» **TASK REQUIREMENTS**:
After locating "d:\wlp\bin\installUtility install logstashcollector-1.0" in the listing below, copy that line and each one after it exactly, ending with the line that has "HTTP access logging.".

[Start of section]

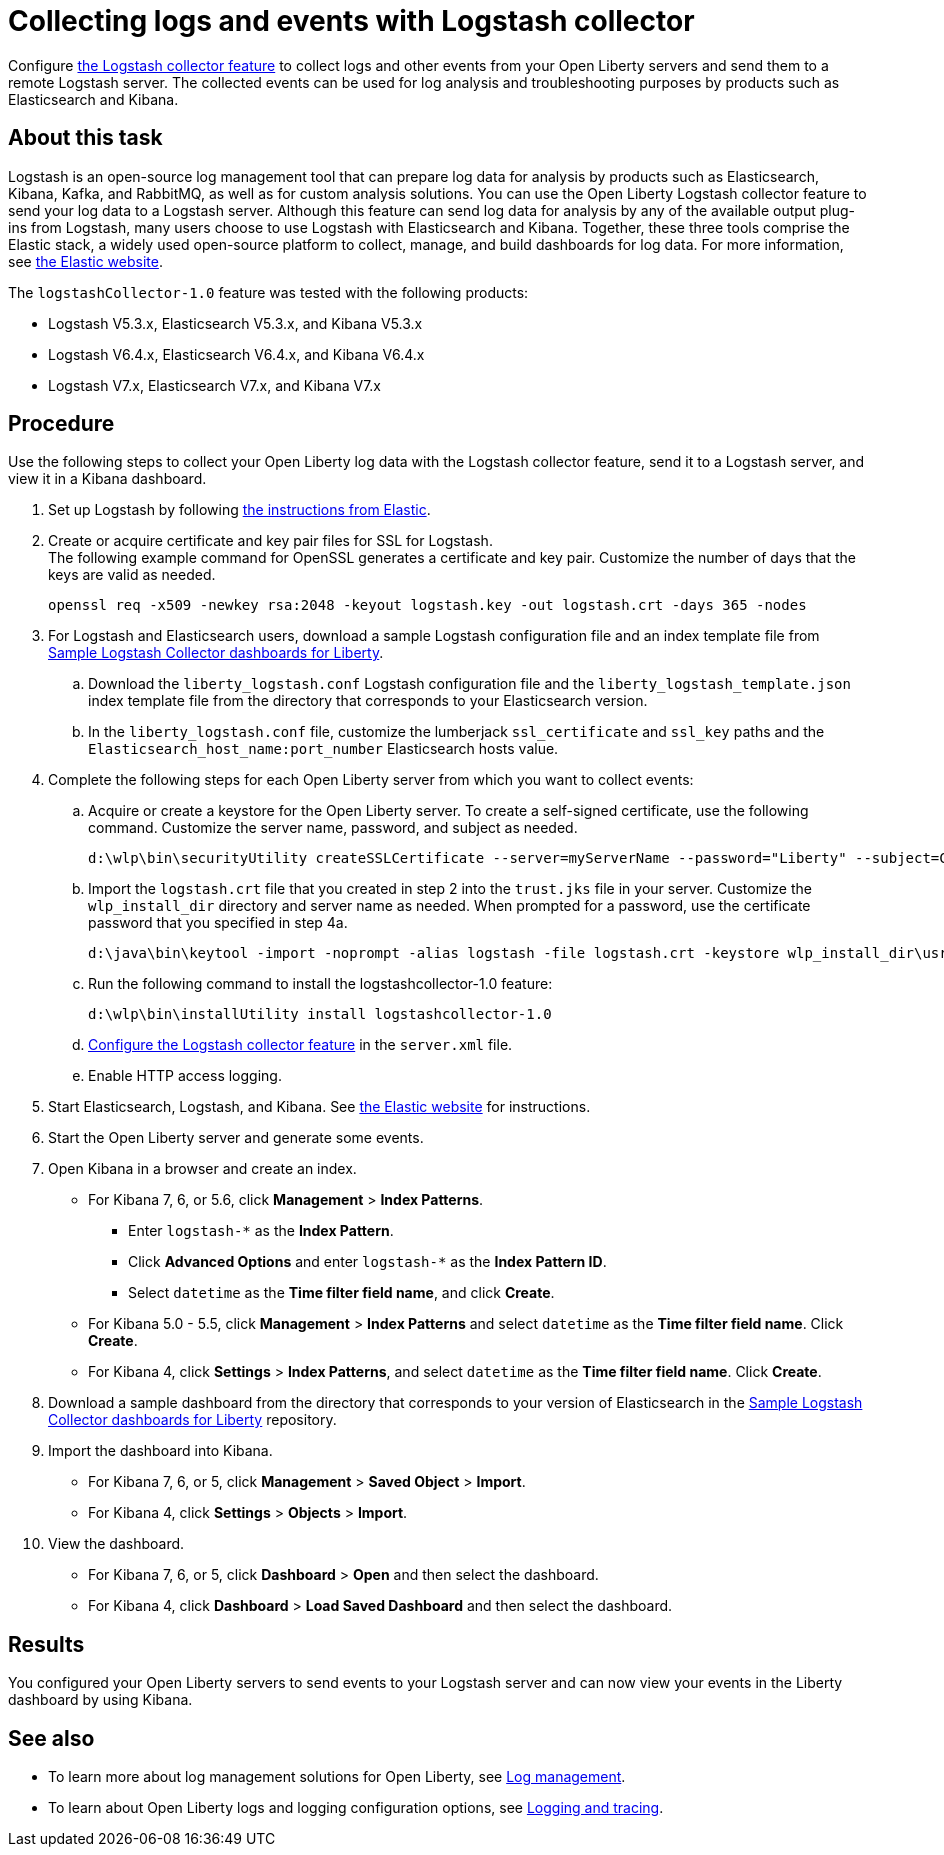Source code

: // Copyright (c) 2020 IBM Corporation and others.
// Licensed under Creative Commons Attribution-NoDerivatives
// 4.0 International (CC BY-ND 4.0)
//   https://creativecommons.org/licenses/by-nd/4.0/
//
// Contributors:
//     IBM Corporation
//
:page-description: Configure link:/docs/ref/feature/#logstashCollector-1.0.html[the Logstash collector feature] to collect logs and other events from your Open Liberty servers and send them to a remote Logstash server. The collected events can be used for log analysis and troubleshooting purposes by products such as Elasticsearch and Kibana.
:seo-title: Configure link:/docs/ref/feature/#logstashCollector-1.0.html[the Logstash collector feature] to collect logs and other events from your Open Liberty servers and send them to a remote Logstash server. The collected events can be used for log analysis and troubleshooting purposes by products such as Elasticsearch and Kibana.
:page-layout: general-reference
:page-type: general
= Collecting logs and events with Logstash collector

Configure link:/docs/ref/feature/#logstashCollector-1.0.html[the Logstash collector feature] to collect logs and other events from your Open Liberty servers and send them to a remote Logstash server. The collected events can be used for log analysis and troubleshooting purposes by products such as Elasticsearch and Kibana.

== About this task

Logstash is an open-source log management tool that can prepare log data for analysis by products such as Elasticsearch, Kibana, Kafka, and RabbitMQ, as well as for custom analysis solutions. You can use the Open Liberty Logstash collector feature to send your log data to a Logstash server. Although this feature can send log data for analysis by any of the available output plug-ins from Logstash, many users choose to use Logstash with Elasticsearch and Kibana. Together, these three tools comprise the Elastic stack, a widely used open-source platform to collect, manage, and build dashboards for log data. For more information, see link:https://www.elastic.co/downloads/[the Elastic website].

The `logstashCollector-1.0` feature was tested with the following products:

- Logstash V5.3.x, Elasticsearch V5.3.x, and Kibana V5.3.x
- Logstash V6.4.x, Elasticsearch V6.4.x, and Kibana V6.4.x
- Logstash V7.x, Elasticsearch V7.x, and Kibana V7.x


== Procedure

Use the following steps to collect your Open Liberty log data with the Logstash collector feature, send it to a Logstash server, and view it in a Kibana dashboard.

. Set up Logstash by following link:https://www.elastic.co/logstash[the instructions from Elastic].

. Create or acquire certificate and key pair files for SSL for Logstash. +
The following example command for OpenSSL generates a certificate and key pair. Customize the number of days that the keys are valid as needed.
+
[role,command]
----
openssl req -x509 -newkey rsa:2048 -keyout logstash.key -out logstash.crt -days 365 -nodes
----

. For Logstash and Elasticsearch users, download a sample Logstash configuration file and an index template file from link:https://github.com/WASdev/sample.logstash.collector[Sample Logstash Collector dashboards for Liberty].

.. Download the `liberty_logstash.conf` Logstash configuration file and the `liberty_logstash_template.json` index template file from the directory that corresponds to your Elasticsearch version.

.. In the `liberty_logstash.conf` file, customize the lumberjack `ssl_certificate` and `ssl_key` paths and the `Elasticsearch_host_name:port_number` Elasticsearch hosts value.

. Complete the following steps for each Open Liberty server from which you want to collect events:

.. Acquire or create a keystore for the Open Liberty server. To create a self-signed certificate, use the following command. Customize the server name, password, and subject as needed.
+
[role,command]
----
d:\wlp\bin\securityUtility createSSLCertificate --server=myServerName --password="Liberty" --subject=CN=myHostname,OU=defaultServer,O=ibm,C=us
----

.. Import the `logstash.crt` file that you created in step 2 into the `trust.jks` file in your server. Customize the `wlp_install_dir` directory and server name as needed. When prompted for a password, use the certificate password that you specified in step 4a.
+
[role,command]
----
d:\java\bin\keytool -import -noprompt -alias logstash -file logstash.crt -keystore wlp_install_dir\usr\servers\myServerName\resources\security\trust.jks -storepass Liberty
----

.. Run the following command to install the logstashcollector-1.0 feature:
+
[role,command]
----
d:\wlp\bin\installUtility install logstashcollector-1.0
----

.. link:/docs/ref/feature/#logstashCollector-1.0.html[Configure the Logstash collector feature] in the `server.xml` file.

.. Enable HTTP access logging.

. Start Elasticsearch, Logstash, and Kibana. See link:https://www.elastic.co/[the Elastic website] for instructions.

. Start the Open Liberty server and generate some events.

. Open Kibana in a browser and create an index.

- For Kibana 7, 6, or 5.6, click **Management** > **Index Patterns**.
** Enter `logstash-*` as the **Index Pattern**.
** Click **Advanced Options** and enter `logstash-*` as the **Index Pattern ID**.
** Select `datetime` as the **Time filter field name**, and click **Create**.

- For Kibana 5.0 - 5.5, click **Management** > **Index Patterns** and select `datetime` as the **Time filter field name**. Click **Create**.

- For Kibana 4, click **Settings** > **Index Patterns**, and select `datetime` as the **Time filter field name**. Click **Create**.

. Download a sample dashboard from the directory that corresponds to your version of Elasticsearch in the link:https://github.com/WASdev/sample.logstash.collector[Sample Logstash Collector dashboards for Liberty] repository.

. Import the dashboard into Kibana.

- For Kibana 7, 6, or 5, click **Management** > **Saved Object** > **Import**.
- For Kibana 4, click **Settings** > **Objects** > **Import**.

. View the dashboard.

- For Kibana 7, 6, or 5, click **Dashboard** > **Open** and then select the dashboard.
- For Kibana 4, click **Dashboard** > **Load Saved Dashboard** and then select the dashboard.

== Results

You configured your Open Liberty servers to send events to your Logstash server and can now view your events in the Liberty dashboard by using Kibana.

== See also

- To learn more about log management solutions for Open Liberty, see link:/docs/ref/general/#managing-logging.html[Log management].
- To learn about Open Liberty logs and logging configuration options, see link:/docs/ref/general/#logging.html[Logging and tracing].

[End of section]
[Start of section]

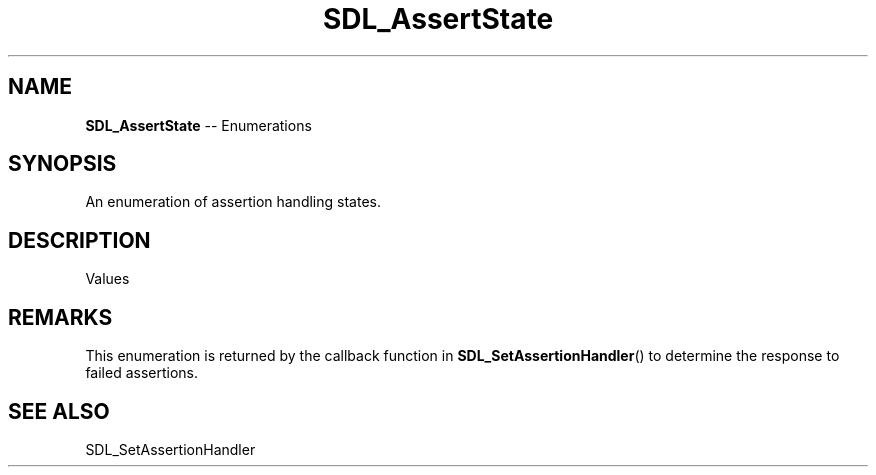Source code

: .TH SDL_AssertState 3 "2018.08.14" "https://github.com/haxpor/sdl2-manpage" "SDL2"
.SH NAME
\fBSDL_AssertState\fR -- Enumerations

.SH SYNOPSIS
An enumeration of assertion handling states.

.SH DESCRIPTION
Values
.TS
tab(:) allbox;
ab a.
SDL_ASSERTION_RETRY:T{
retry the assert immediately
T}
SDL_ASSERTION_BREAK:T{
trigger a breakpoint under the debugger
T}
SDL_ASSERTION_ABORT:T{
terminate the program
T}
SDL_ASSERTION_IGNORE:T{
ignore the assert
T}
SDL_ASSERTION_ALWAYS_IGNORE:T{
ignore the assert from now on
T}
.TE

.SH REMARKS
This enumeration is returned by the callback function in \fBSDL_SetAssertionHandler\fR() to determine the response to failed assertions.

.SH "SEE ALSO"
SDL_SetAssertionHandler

[End of section]
[Start of section]

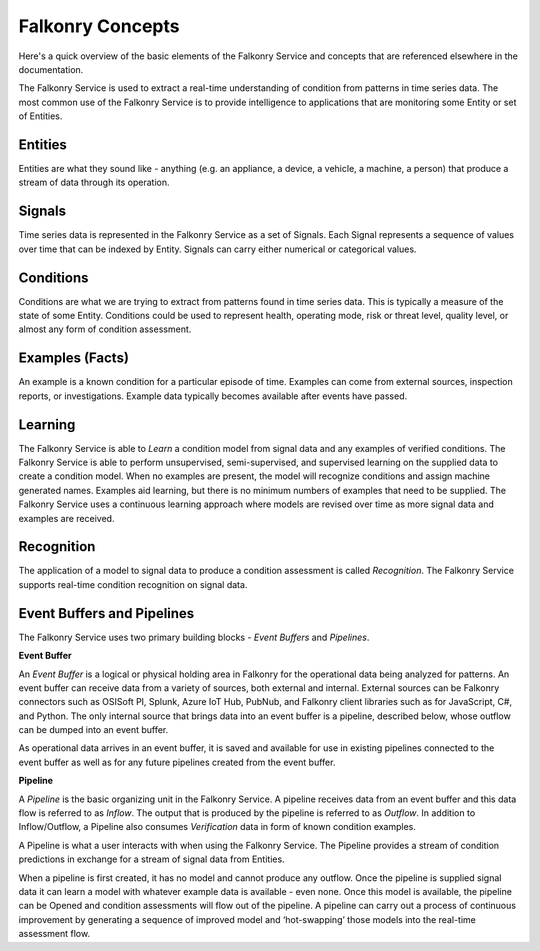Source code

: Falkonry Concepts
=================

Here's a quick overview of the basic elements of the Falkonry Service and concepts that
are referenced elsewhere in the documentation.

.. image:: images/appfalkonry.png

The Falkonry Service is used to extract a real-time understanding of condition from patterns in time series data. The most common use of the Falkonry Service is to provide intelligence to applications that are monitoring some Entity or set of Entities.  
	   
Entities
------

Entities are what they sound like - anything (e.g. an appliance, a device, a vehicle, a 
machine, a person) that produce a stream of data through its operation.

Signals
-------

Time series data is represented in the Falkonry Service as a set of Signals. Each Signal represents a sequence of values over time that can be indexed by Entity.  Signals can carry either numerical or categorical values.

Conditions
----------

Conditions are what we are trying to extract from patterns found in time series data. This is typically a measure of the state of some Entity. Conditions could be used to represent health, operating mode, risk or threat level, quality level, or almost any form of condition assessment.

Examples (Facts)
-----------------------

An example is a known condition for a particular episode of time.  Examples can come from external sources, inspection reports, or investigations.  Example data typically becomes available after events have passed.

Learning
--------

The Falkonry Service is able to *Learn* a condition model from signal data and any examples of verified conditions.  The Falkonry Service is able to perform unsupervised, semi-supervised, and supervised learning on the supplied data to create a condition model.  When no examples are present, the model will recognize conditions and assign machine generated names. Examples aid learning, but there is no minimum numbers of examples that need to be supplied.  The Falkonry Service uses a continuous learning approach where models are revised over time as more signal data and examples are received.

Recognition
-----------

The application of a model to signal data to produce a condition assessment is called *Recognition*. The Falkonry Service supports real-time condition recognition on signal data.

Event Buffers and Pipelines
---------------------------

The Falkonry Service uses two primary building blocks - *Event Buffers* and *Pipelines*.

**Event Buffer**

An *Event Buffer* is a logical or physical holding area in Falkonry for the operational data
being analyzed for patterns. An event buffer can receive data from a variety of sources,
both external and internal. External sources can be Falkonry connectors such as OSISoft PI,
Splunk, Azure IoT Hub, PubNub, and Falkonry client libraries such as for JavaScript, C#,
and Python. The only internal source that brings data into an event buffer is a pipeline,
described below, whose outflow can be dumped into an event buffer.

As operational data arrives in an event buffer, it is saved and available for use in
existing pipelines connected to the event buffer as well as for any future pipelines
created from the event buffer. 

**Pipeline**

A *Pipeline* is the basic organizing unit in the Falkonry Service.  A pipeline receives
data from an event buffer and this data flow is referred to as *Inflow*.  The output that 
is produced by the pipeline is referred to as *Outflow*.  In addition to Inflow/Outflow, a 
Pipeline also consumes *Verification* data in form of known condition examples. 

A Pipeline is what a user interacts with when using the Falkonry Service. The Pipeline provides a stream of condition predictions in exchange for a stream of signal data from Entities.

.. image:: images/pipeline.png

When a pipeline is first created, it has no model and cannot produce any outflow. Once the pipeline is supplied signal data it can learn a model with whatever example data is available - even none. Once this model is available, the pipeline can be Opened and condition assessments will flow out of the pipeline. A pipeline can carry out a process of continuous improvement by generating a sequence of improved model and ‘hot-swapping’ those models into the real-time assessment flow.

[End of section]

» **ANSWER BELOW**:
d:\wlp\bin\installUtility install logstashcollector-1.0
----

.. link:/docs/ref/feature/#logstashCollector-1.0.html[Configure the Logstash collector feature] in the `server.xml` file.

.. Enable HTTP access logging.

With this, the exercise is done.